A sequel titled Rocky IV, was released in November 1985.

==Other media==
===Rocky statue in Philadelphia===

A bronze statue of Rocky was commissioned by Sylvester Stallone and created by A. Thomas Schomberg in 1981. Ultimately three statues were created, with the first placed on the top of the steps (known as the Rocky Steps) of the Philadelphia Museum of Art for the filming of Rocky III. After filming was complete, following a debate between the Art Museum and the City's Art Commission over whether the installed statue was considered "art" or a "movie prop", the city moved the statue to the Spectrum in South Philadelphia. In 2006, the statue was returned to the Art Museum, this time placed at the bottom of the Rocky Steps in celebration of the film Rocky Balboa. The second statue, owned by Sylvester Stallone, was temporarily installed atop the steps in 2024 for the inaugural Rockyfest celebration; it was later permanently replaced by the first statue in 2026. The third statue was installed at Terminal West A at Philadelphia International Airport.

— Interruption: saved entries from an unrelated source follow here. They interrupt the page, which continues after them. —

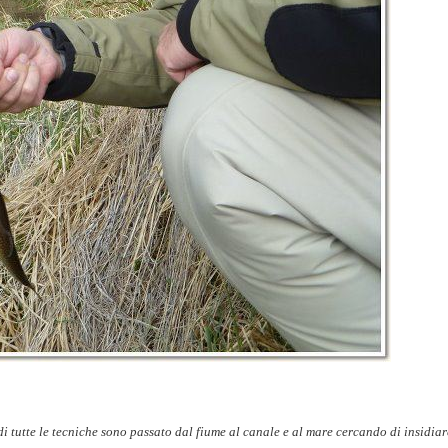
i tutte le tecniche sono passato dal fiume al canale e al mare cercando di insidiar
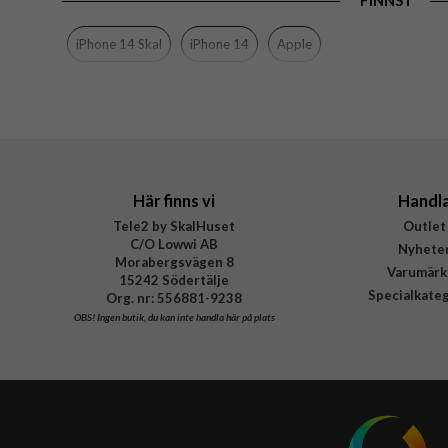
FINNS I
Material
Varumärke
iPhone 14 Skal
iPhone 14
Apple
Tillverkarens art nr
EAN
Här finns vi
Handl
Tele2 by SkalHuset
Outlet
C/O Lowwi AB
Nyhete
Morabergsvägen 8
Varumärk
15242 Södertälje
Specialkate
Org. nr: 556881-9238
OBS!
Ingen butik, du kan inte handla här på plats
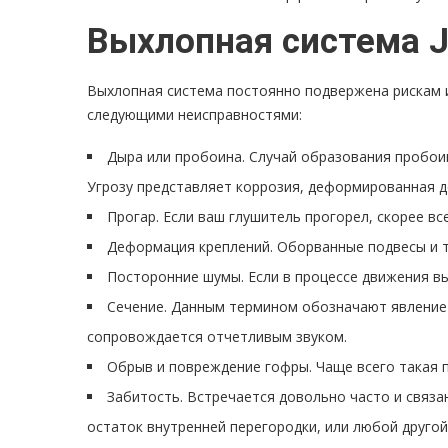
Выхлопная система J
Выхлопная система постоянно подвержена рискам и
следующими неисправностями:
Дыра или пробоина. Случай образования пробоин
Угрозу представляет коррозия, деформированная до
Прогар. Если ваш глушитель прогорел, скорее вс
Деформация креплений. Оборванные подвесы и тр
Посторонние шумы. Если в процессе движения вы
Сечение. Данным термином обозначают явление 
сопровождается отчетливым звуком.
Обрыв и повреждение гофры. Чаще всего такая 
Забитость. Встречается довольно часто и связа
остаток внутренней перегородки, или любой друго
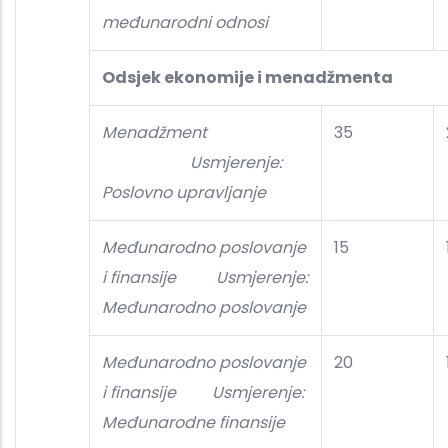
međunarodni odnosi
Odsjek ekonomije i menadžmenta
Menadžment
35
Usmjerenje:
Poslovno upravljanje
Međunarodno poslovanje
15
i finansije
Usmjerenje:
Međunarodno poslovanje
Međunarodno poslovanje
20
i finansije
Usmjerenje:
Međunarodne finansije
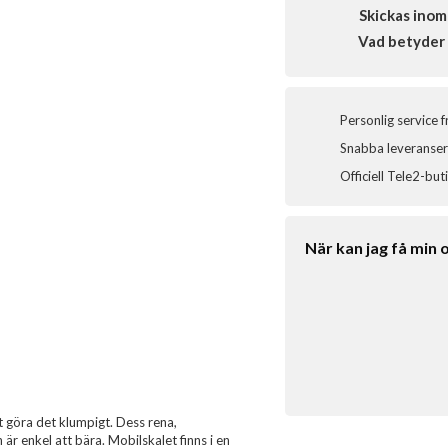
Skickas inom
Vad betyder 
Personlig service 
Snabba leveranser 
Officiell Tele2-but
När kan jag få min 
t göra det klumpigt. Dess rena,
är enkel att bära. Mobilskalet finns i en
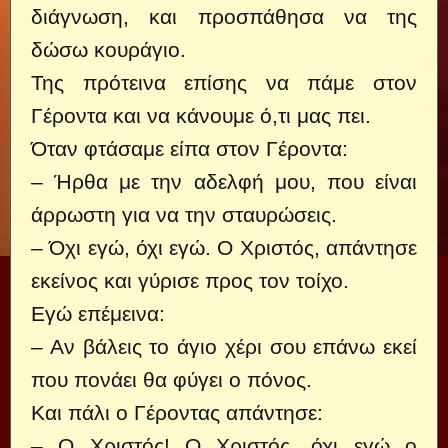
διάγνωση, και προσπάθησα να της
δώσω κουράγιο.
Της πρότεινα επίσης να πάμε στον
Γέροντα και να κάνουμε ό,τι μας πει.
Όταν φτάσαμε είπα στον Γέροντα:
– Ήρθα με την αδελφή μου, που είναι
άρρωστη για να την σταυρώσεις.
– Όχι εγώ, όχι εγώ. Ο Χριστός, απάντησε
εκείνος και γύρισε προς τον τοίχο.
Εγώ επέμεινα:
– Αν βάλεις το άγιο χέρι σου επάνω εκεί
που πονάει θα φύγει ο πόνος.
Και πάλι ο Γέροντας απάντησε:
– Ο Χριστός! Ο Χριστός, όχι εγώ ο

A similar statue is located in Žitište, Serbia.

===Novelization===
A novelization by Robert E. Hoban was published by Ballantine Books in 1982.

===Video games===

A video game based on the film was released in 1983, titled Rocky Super Action Boxing, designed by Coleco and released for ColecoVision. Players can play as either Rocky Balboa or Clubber Lang either against the computer in a one-player game, or against each other in a "Head to Head" two-player mode. In 1987, Rocky, based on the first four Rocky films, was released. In 2002, Rocky was released, based on the first five Rocky films. In 2004, Rocky Legends, based on the first four Rocky films, was released.